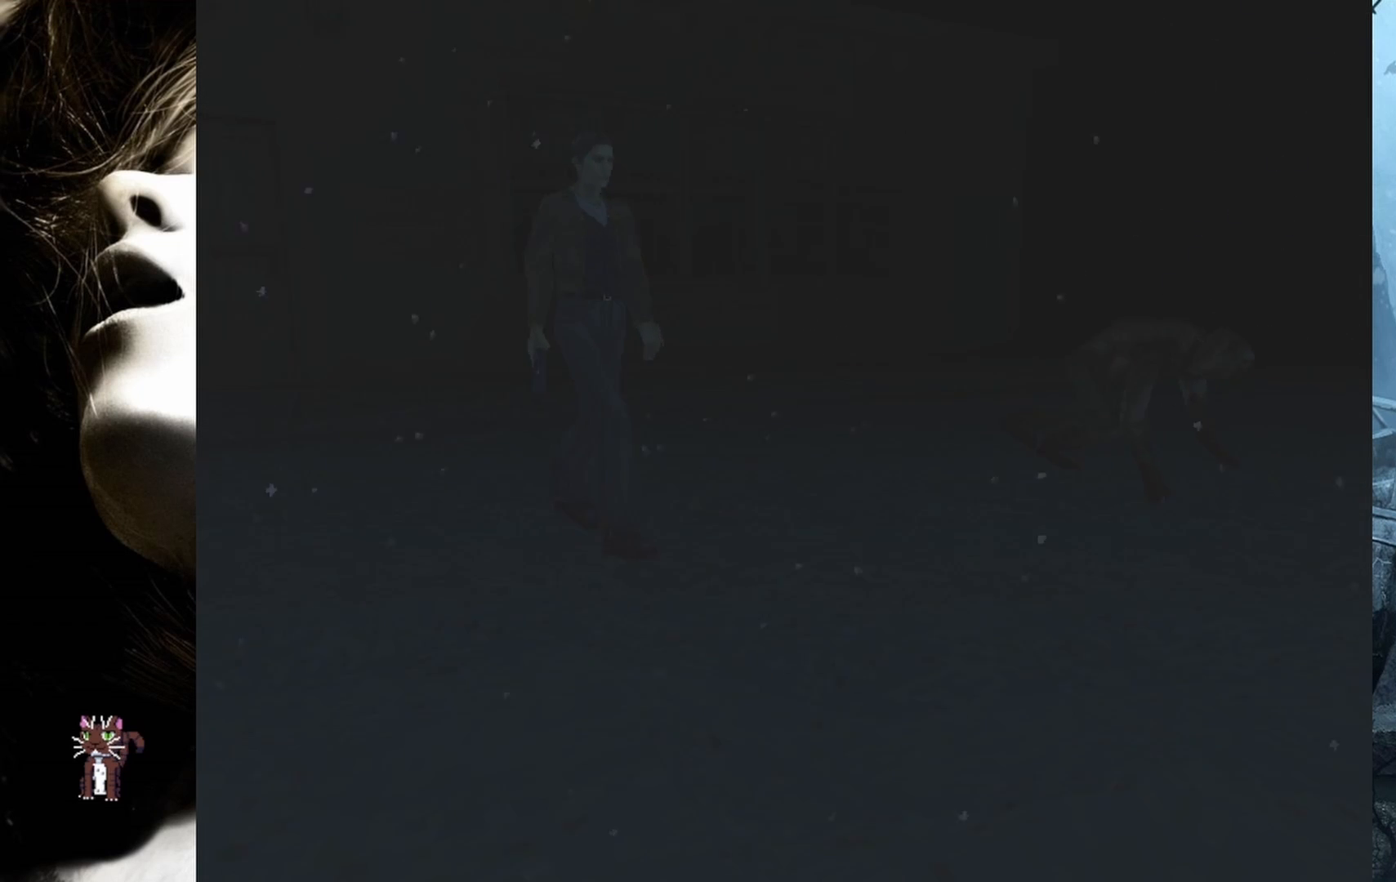
{"buttons": ["DPAD_UP"], "events": [[17, "DPAD_RIGHT", "down"], [217, "DPAD_RIGHT", "up"]]}
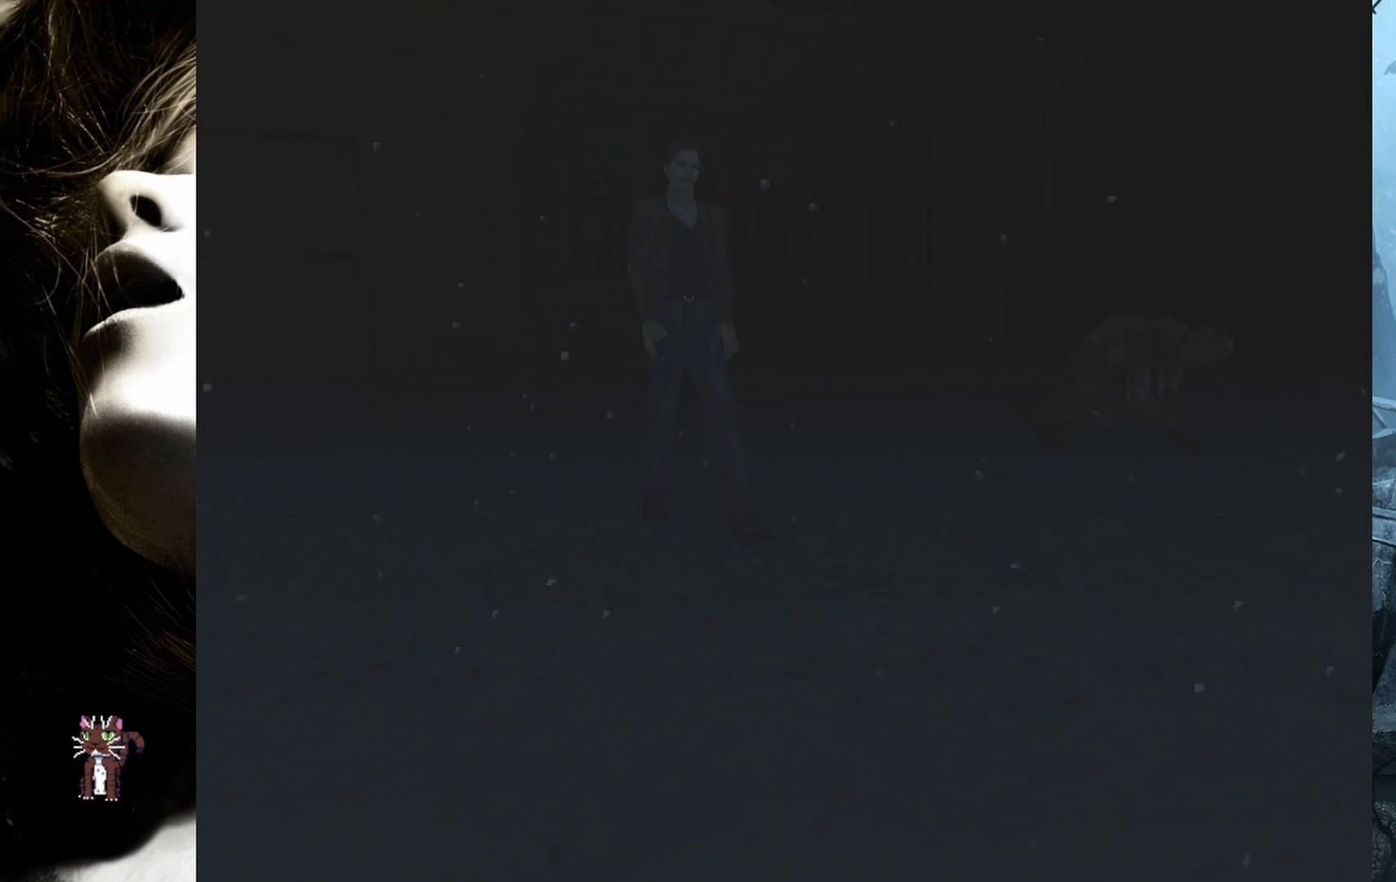
{"buttons": ["DPAD_UP"], "events": []}
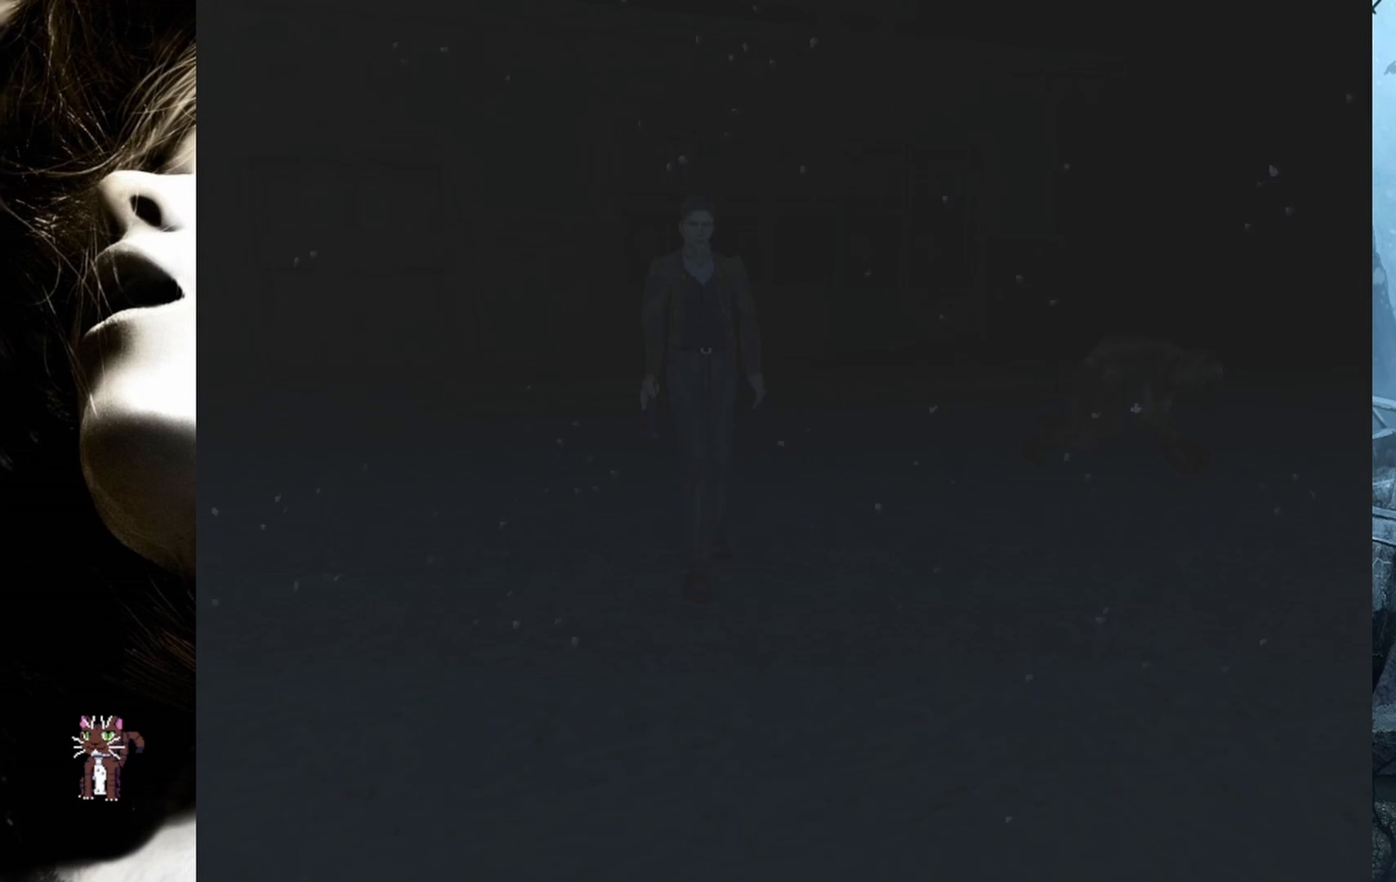
{"buttons": ["DPAD_UP", "DPAD_LEFT"], "events": [[350, "DPAD_LEFT", "down"]]}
★ ★ ★ ★ ★
▶ [YOUR INSTRUCTIONS]:
Number of lines above holding "down"? Give that number alone.

▶ [FINISHED EXERCISE]:
2